-- Verilen görev 1 --
Çocukların iş tecrübesini anlatan yazıda, çocukların bir haftalık çalışma için girdiği bütün işyerlerini sırala.
-- Verilen görev 2 --
Çocukların iş tecrübesini anlatan yazıyı kaldığı yerden sürdür.

== Kaynak metin

Yonca Tokbaş - Kelebek
Yonca Tokbaş - Kelebek
Yonca Tokbaş - KelebekYazarın Tüm Yazıları

14 yaşında iş tecrübesi

Kızımız Destina 14 yaşında, 10. sınıfta.

Haberin Devamı

(14 yıldır gurbette olduğumuzu hatırlatayım. Beni etkileyen bu örneği bizlere ilham vermesi dileğiyle yazıyorum.)
Aldığı derslerden birinin adı “business”, yani “iş”.
Peki adı “iş” olan ders nasıl verilir ki?
“İŞ” işte öğrenilir bence.
Ben zaten bu “eğitim” kelimesiyle de anlaşamıyorum. Köpek eğitimine bile karşıyım.
“Kimi neye benzetmeye ve neye göre eğitmeye çalışıyoruz?” oluyorum.
Ben, “deneyim”, “merak” ve “öğrenmek” kelimelerini seviyorum.
Nitekim okuldan çocuklara şöyle bir ödev verildi “İŞ” dersi için:
Özgeçmiş hazırlayın, kendinize iş bulun, başvurun ve gidip 1 hafta çalışın.”
Çocuklara pek tabii özgeçmiş hazırlığında yardımcı olundu, iş bulması için aileler ve okul güç birliği yaptı, okul ve işyeri çocuğun yapacağı iş ve işleyiş hakkında iletişimde kaldı.
İş zamanı geldi, çocuklarımız da hayatlarında ilk işlerine 14 yaşlarında geçen hafta gitti.
Bizimki iş tecrübesi için hayatını adadığı dans okulu ile anlaştı.
İşin bu sefer ofis, pazarlama, yazışma, organizasyon kısmında görev almak üzere tabii.
Kılımızı kıpırdatmadık, her şeyi kendi halletti. Bence bu bile olağanüstü bir başarıydı.
Arkadaşımın çocuklarından biri, sinema ve medyaya merakı olduğundan bir radyoda işe başladı. Canlı yayında radyoculuk yaptığı akşam, kalpten gidiyorduk.
Tüm Türkler radyo başına geçtik.
Onun ikizi ise Dubai’de terk edilen köpekleri kurtaran gönüllü bir kurumda işe girdi. Yaşadıklarını kâh gülerek, kâh gözümüz dolarak izledik. Her gün eve eli kolu her yeri ısırık, çizik, tırmık içinde geldi, tek kelime şikayet etmedi.
Bir diğer çocuğumuz üniversitede, bir başkası da kayak merkezinde işe girdi.
Çocuklar, 14 yaşlarında 1 hafta boyunca sabahtan akşama iş tecrübesi edinmek için ciddi çaba sarf ettiler.
Aklınıza iş hayatında yaşadığınız ne varsa getirin ve bunları bir de 14 yaşında yaşadığınızı hayal edin.

====
== Sağlanan malzeme

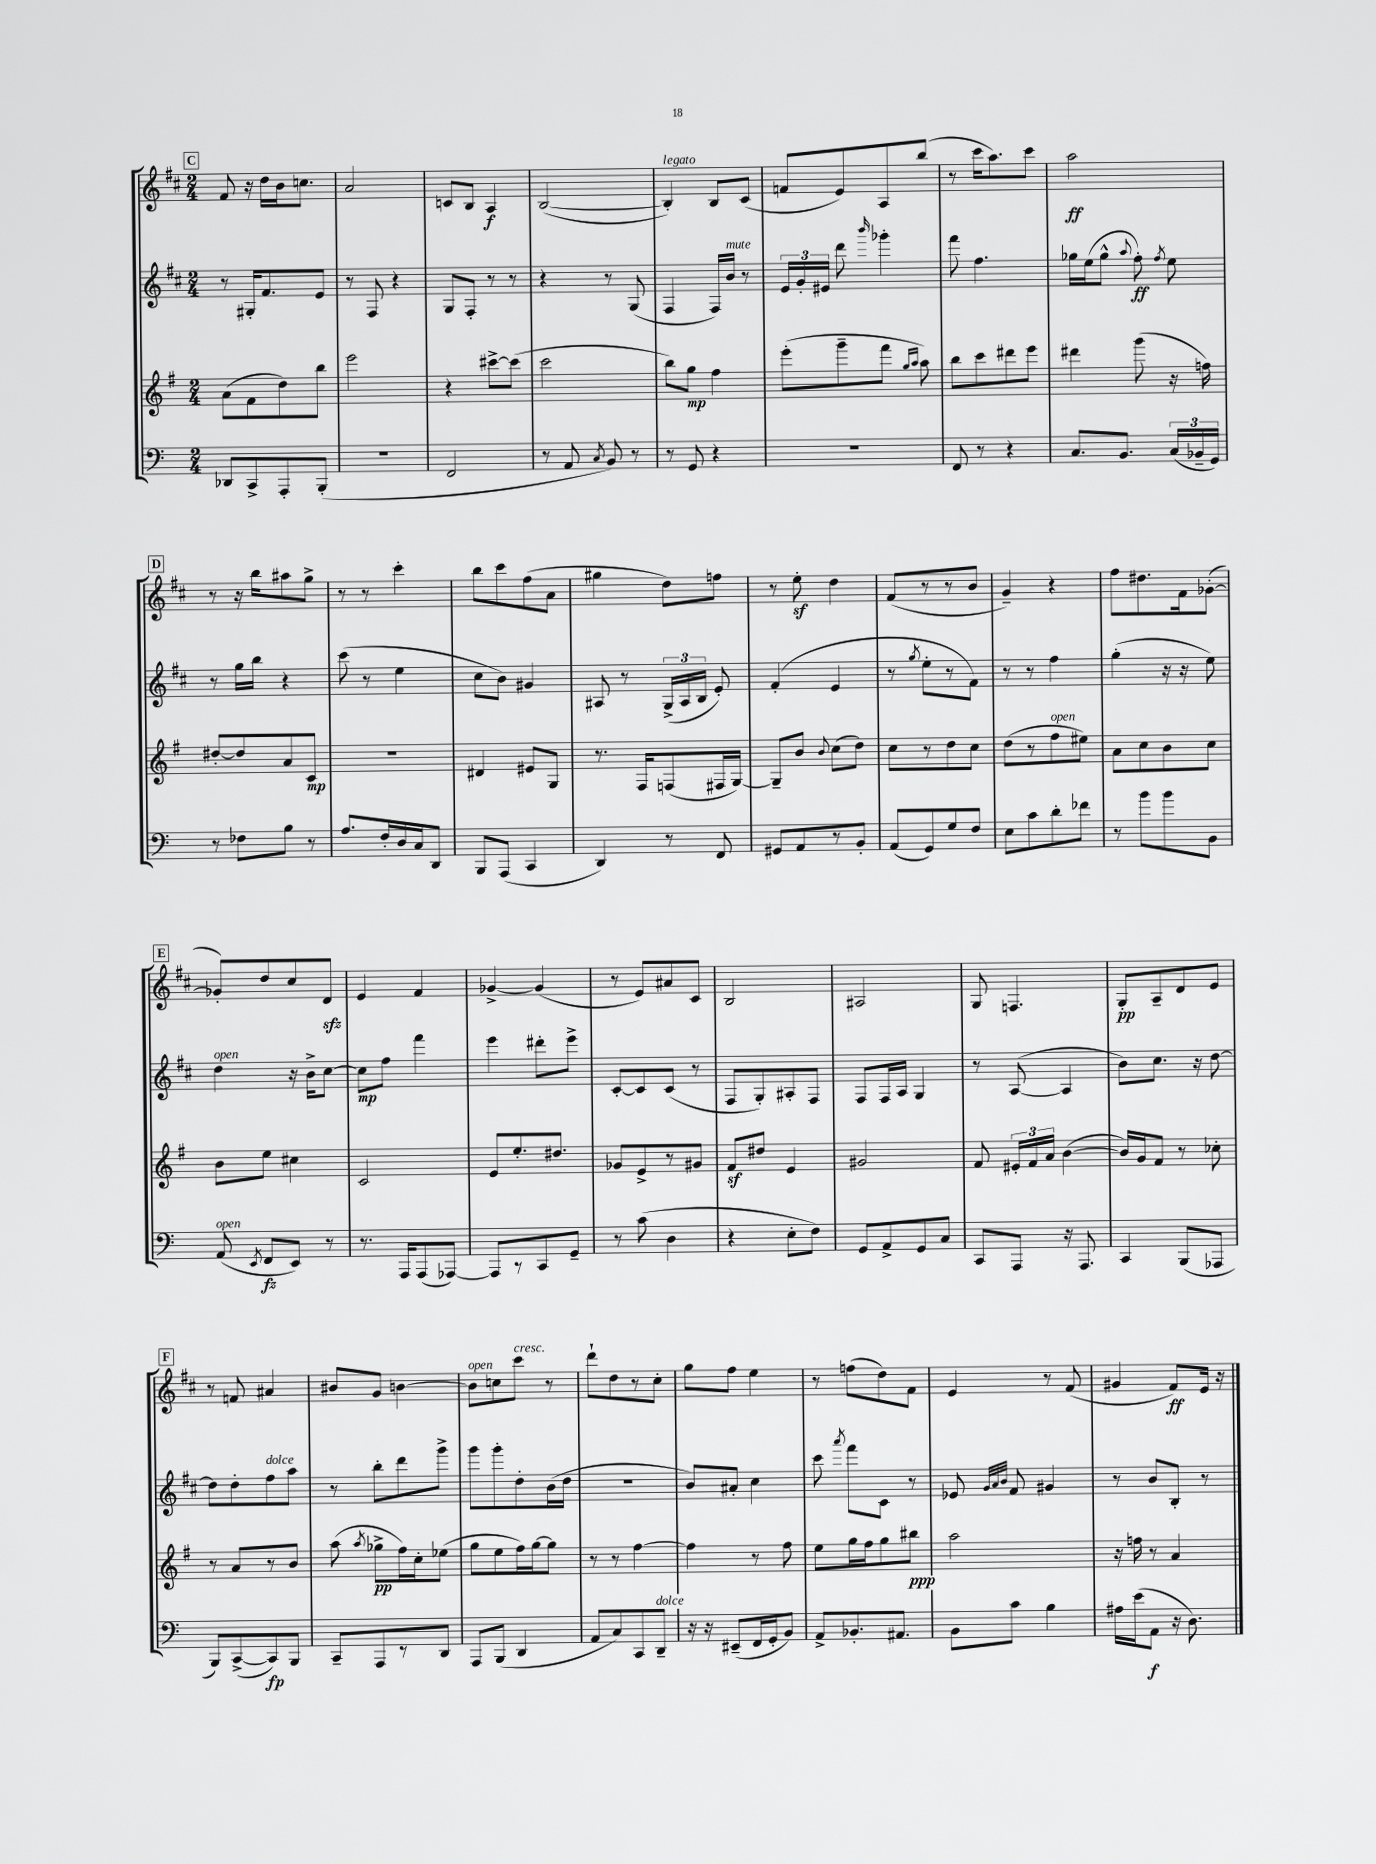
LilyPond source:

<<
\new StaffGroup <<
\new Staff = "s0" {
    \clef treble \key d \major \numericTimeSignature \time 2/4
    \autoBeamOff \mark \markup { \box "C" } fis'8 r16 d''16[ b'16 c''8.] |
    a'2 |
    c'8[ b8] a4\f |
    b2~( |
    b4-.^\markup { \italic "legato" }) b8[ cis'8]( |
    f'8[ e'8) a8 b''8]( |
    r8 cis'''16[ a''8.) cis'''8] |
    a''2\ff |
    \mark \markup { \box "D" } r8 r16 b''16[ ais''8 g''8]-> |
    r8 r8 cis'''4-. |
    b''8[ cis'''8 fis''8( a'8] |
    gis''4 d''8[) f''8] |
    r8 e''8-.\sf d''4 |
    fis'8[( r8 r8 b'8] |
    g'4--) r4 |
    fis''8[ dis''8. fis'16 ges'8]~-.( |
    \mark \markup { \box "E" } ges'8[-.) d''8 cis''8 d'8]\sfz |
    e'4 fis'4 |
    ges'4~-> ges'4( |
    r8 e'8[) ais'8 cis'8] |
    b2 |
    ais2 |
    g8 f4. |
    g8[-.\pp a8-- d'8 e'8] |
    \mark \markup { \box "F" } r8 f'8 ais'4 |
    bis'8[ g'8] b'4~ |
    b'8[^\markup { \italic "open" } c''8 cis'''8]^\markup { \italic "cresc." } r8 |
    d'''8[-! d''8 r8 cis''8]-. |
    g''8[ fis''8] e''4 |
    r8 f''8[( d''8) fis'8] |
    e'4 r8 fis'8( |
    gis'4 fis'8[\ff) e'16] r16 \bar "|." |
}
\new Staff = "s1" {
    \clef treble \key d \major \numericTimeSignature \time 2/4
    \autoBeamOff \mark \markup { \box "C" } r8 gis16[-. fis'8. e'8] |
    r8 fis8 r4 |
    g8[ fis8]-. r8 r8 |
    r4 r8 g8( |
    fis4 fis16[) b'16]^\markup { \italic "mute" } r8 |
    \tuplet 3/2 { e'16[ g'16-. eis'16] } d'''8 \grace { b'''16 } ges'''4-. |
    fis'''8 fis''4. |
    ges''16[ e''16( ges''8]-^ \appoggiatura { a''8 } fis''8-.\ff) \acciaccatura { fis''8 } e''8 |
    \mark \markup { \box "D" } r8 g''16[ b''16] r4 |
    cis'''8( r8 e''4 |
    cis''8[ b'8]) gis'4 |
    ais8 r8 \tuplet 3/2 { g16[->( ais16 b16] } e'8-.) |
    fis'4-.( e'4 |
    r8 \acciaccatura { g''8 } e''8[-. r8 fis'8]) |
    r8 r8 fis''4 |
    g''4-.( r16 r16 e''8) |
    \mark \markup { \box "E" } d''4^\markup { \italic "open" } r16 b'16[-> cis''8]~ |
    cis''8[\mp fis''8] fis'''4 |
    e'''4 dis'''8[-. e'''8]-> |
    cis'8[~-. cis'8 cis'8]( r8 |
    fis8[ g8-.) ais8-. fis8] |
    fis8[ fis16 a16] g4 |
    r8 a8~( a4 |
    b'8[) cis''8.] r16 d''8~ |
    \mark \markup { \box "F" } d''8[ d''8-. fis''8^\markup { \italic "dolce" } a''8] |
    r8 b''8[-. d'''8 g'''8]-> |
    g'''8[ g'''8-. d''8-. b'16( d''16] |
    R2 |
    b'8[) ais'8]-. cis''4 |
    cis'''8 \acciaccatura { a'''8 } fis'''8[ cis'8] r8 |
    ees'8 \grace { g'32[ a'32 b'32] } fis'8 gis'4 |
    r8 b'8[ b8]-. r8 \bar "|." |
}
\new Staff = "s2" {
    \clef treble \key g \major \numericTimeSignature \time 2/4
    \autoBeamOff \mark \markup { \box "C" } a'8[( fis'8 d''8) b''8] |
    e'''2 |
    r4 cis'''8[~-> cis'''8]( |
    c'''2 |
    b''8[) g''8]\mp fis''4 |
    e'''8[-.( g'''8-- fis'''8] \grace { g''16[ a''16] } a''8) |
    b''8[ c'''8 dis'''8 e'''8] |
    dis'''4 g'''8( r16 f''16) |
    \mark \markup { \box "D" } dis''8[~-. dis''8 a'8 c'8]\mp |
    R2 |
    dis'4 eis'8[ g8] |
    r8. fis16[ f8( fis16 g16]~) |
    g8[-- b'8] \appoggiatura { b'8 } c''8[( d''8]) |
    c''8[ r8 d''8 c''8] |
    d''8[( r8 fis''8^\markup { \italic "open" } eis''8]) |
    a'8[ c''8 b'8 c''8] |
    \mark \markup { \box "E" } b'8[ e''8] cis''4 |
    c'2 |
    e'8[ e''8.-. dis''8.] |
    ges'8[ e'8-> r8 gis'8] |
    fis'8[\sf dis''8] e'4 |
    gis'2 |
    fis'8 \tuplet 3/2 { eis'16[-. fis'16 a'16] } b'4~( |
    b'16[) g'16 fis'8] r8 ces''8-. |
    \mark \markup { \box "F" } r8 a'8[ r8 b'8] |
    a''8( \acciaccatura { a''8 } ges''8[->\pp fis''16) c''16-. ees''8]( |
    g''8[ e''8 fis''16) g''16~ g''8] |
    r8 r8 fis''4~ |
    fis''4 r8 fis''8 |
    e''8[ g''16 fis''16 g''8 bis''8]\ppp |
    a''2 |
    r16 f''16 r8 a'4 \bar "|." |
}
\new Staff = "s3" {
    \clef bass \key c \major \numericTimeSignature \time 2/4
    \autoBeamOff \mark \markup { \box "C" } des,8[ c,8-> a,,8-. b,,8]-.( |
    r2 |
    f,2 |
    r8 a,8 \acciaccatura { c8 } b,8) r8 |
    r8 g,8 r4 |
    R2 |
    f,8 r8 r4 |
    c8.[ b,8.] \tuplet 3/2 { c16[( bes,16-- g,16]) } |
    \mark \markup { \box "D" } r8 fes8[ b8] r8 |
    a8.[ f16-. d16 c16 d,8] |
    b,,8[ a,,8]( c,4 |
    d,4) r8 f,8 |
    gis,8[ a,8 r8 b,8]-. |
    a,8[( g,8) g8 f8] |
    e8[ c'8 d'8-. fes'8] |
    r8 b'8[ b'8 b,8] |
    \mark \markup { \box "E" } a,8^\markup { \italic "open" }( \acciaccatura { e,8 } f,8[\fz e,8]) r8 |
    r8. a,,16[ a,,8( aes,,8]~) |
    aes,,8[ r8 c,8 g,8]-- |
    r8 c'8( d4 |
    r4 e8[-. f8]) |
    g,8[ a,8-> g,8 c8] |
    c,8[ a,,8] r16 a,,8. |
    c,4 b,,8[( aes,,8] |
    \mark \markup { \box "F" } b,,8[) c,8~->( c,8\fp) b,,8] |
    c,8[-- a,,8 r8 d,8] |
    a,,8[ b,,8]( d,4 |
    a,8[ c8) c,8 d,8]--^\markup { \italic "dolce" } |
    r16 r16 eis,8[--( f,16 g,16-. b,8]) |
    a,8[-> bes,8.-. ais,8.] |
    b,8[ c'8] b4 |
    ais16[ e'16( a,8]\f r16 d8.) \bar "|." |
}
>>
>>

====

-- Cevap 1 --
- Dans okulu
- Bir radyo
- Dubai'de terk edilen köpekleri kurtaran gönüllü bir kurum
- Üniversite
- Kayak merkezi

-- Cevap 2 --
Her sabah ne giyilir derdinden tutun akşam işten geç çıkmaya; stresli bir ortamda serinkanlılığını korumaya kadar, verilen görevi sorumlulukla yerine getirmeye uğraştılar.
Öğle arasında acele yemek yemek veya iş yemeğinde bulunmak ne çok şey anlattırdı çocuklarımıza. Her akşam heyecanla bekledik anlatacaklarını.
Okulun bu uygulamasını ne kadar takdir ettiğimi, ne kadar özendiğimi anlatamam.
Bir şeyleri yaşayarak öğrenebilmenin bir insana kattığı değeri çocuğumda görmenin hazzı inanılmaz.
İş ortamına yumuşak bir giriş yaşadılar.
Beni bir başka etkileyen şey de, iş yerlerinde kimsenin onlara “Dünkü bebe gelmiş, takılsın zaman geçirsin işte” tavrı sergilemeden, saygıyla; sanki harbi çalışanlarından biriymiş gibi özen göstermeleri, iş ve değer vermeleri oldu.
Bu bakış açısı ve değerler toplamıdır işte esas olay.
Üniversitede staj için gittiğim bir yer, beni resmen saksı niyetine köşede tutmuştu. Ne kadar işe yaramaz ve berbat hissetmiştim. Oysa çalışmak için can atıyordum.
Çocuklara bir insan, bir birey olarak bakmak; onlara ve yapmaya çalıştıklarına saygı duymak, geleceği bambaşka şekillendiren bir devrim hareketi benim gözümde.
Ülkemde de olmasının hayalini kurduğum bir devrim.
Güven ve saygı duygusunun gelişmesi için de sağlam bir temel demek bu davranış şekli.
Sistem berbat. Sistem bozuk.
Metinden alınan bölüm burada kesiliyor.